##### Material provided

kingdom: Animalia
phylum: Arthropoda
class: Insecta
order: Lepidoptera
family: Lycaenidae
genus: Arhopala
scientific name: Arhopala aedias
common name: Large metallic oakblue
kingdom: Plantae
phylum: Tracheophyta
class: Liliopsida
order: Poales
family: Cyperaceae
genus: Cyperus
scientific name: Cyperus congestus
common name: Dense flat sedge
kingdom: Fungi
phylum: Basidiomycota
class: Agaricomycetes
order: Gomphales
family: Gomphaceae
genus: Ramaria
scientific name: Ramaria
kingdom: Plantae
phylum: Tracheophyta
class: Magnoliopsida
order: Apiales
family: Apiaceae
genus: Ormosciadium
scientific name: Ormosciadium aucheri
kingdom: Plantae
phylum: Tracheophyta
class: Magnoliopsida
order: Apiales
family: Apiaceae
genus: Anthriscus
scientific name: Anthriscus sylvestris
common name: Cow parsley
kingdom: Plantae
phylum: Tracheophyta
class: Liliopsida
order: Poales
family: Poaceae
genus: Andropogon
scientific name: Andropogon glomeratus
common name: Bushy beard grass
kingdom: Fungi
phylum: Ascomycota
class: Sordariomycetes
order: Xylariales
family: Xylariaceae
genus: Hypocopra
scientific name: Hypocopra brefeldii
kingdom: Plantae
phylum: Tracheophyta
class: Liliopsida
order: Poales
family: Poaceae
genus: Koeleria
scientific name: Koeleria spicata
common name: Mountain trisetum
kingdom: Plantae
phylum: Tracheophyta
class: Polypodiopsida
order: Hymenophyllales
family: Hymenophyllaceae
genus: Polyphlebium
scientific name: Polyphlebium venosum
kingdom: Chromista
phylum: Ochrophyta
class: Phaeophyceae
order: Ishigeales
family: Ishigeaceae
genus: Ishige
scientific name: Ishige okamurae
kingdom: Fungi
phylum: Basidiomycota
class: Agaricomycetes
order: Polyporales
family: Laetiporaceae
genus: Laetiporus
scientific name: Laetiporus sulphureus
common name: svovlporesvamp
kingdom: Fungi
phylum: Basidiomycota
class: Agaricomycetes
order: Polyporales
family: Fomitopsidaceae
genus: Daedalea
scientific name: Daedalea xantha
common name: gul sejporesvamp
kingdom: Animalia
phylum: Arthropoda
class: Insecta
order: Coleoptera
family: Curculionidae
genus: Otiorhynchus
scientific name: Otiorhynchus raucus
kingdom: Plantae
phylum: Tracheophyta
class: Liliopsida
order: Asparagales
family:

##########

■ Problem details: Print all of the lines above exactly as they appear, with no changes.

■ Response to this task:
kingdom: Animalia
phylum: Arthropoda
class: Insecta
order: Lepidoptera
family: Lycaenidae
genus: Arhopala
scientific name: Arhopala aedias
common name: Large metallic oakblue
kingdom: Plantae
phylum: Tracheophyta
class: Liliopsida
order: Poales
family: Cyperaceae
genus: Cyperus
scientific name: Cyperus congestus
common name: Dense flat sedge
kingdom: Fungi
phylum: Basidiomycota
class: Agaricomycetes
order: Gomphales
family: Gomphaceae
genus: Ramaria
scientific name: Ramaria
kingdom: Plantae
phylum: Tracheophyta
class: Magnoliopsida
order: Apiales
family: Apiaceae
genus: Ormosciadium
scientific name: Ormosciadium aucheri
kingdom: Plantae
phylum: Tracheophyta
class: Magnoliopsida
order: Apiales
family: Apiaceae
genus: Anthriscus
scientific name: Anthriscus sylvestris
common name: Cow parsley
kingdom: Plantae
phylum: Tracheophyta
class: Liliopsida
order: Poales
family: Poaceae
genus: Andropogon
scientific name: Andropogon glomeratus
common name: Bushy beard grass
kingdom: Fungi
phylum: Ascomycota
class: Sordariomycetes
order: Xylariales
family: Xylariaceae
genus: Hypocopra
scientific name: Hypocopra brefeldii
kingdom: Plantae
phylum: Tracheophyta
class: Liliopsida
order: Poales
family: Poaceae
genus: Koeleria
scientific name: Koeleria spicata
common name: Mountain trisetum
kingdom: Plantae
phylum: Tracheophyta
class: Polypodiopsida
order: Hymenophyllales
family: Hymenophyllaceae
genus: Polyphlebium
scientific name: Polyphlebium venosum
kingdom: Chromista
phylum: Ochrophyta
class: Phaeophyceae
order: Ishigeales
family: Ishigeaceae
genus: Ishige
scientific name: Ishige okamurae
kingdom: Fungi
phylum: Basidiomycota
class: Agaricomycetes
order: Polyporales
family: Laetiporaceae
genus: Laetiporus
scientific name: Laetiporus sulphureus
common name: svovlporesvamp
kingdom: Fungi
phylum: Basidiomycota
class: Agaricomycetes
order: Polyporales
family: Fomitopsidaceae
genus: Daedalea
scientific name: Daedalea xantha
common name: gul sejporesvamp
kingdom: Animalia
phylum: Arthropoda
class: Insecta
order: Coleoptera
family: Curculionidae
genus: Otiorhynchus
scientific name: Otiorhynchus raucus
kingdom: Plantae
phylum: Tracheophyta
class: Liliopsida
order: Asparagales
family:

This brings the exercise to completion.